Quote every line of text in the rows below verbatim, and leave the pictures out of your answer.

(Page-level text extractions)
+===+
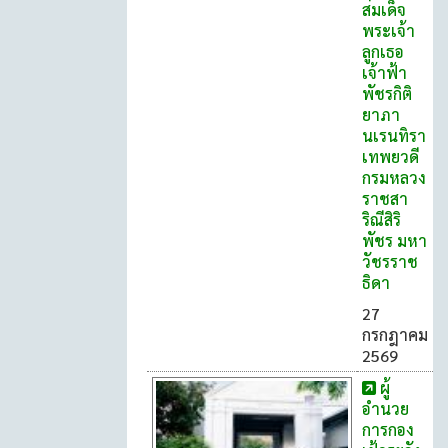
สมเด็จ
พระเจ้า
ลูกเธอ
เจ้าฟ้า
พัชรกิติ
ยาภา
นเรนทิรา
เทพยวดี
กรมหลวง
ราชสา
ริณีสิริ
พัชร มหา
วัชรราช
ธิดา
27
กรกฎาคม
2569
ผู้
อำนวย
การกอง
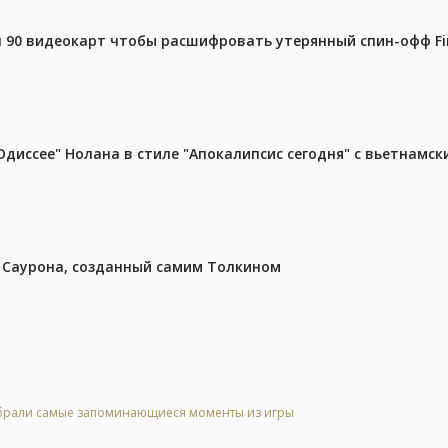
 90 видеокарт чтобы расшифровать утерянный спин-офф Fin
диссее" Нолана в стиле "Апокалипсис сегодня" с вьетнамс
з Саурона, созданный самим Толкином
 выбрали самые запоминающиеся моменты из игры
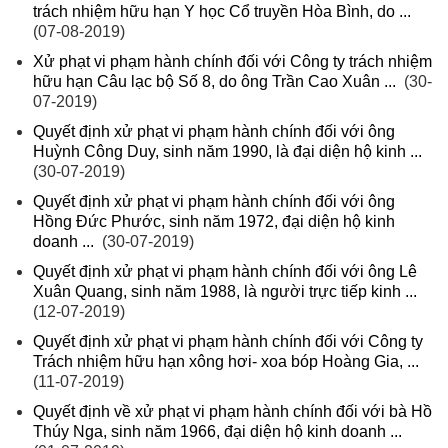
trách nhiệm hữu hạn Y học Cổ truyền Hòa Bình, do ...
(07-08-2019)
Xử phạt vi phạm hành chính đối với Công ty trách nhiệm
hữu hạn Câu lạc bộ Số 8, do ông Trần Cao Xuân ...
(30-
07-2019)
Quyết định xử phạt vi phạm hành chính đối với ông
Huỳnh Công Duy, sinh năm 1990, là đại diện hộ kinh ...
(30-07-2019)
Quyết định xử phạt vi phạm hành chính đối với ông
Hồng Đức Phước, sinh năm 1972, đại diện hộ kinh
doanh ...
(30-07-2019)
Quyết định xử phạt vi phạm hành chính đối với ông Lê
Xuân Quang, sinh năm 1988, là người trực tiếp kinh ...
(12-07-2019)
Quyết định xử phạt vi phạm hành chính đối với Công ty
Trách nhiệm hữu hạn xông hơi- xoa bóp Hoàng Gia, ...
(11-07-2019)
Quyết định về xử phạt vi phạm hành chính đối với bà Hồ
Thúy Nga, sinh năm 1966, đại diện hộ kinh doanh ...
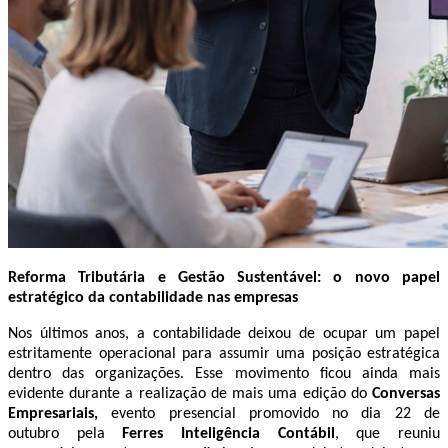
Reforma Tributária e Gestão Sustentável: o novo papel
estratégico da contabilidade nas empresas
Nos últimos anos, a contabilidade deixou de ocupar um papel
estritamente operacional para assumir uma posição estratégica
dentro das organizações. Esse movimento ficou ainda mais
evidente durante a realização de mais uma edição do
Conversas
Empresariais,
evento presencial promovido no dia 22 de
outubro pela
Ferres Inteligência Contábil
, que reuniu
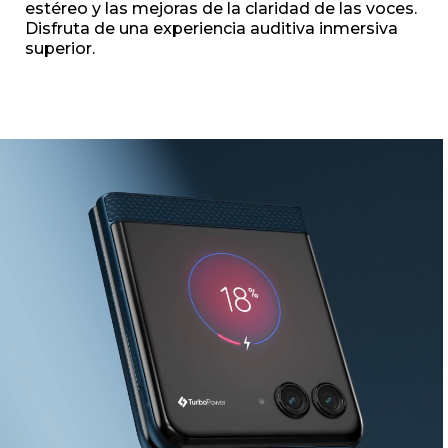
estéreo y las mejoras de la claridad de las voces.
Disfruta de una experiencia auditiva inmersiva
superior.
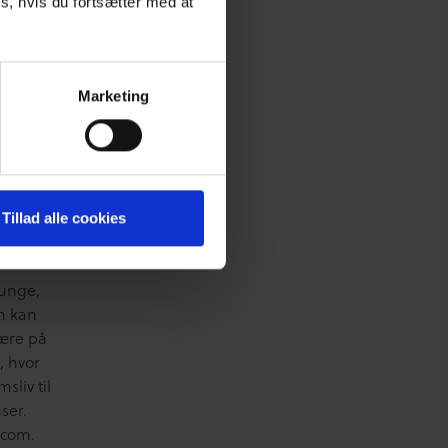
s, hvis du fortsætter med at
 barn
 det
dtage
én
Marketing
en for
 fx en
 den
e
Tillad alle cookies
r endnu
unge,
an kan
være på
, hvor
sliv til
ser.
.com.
+===+
* _TASK SOLUTION_
สมเด็จ
พระเจ้า
ลูกเธอ
เจ้าฟ้า
พัชรกิติ
ยาภา
นเรนทิรา
เทพยวดี
กรมหลวง
ราชสา
ริณีสิริ
พัชร มหา
วัชรราช
ธิดา
27
กรกฎาคม
2569
ผู้
อำนวย
การกอง
 90 видеокарт чтобы расшифровать утерянный спин-офф Fin
диссее" Нолана в стиле "Апокалипсис сегодня" с вьетнамс
з Саурона, созданный самим Толкином
 выбрали самые запоминающиеся моменты из игры
trách nhiệm hữu hạn Y học Cổ truyền Hòa Bình, do ...
(07-08-2019)
Xử phạt vi phạm hành chính đối với Công ty trách nhiệm
hữu hạn Câu lạc bộ Số 8, do ông Trần Cao Xuân ...
(30-
07-2019)
Quyết định xử phạt vi phạm hành chính đối với ông
Huỳnh Công Duy, sinh năm 1990, là đại diện hộ kinh ...
(30-07-2019)
Quyết định xử phạt vi phạm hành chính đối với ông
Hồng Đức Phước, sinh năm 1972, đại diện hộ kinh
doanh ...
(30-07-2019)
Quyết định xử phạt vi phạm hành chính đối với ông Lê
Xuân Quang, sinh năm 1988, là người trực tiếp kinh ...
(12-07-2019)
Quyết định xử phạt vi phạm hành chính đối với Công ty
Trách nhiệm hữu hạn xông hơi- xoa bóp Hoàng Gia, ...
(11-07-2019)
Quyết định về xử phạt vi phạm hành chính đối với bà Hồ
Thúy Nga, sinh năm 1966, đại diện hộ kinh doanh ...
Reforma Tributária e Gestão Sustentável: o novo papel
estratégico da contabilidade nas empresas
Nos últimos anos, a contabilidade deixou de ocupar um papel
estritamente operacional para assumir uma posição estratégica
dentro das organizações. Esse movimento ficou ainda mais
evidente durante a realização de mais uma edição do
Conversas
Empresariais,
evento presencial promovido no dia 22 de
outubro pela
Ferres Inteligência Contábil
, que reuniu
estéreo y las mejoras de la claridad de las voces.
Disfruta de una experiencia auditiva inmersiva
superior.
s, hvis du fortsætter med at
 barn
 det
dtage
én
Marketing
en for
 fx en
 den
e
Tillad alle cookies
r endnu
unge,
an kan
være på
, hvor
sliv til
ser.
.com.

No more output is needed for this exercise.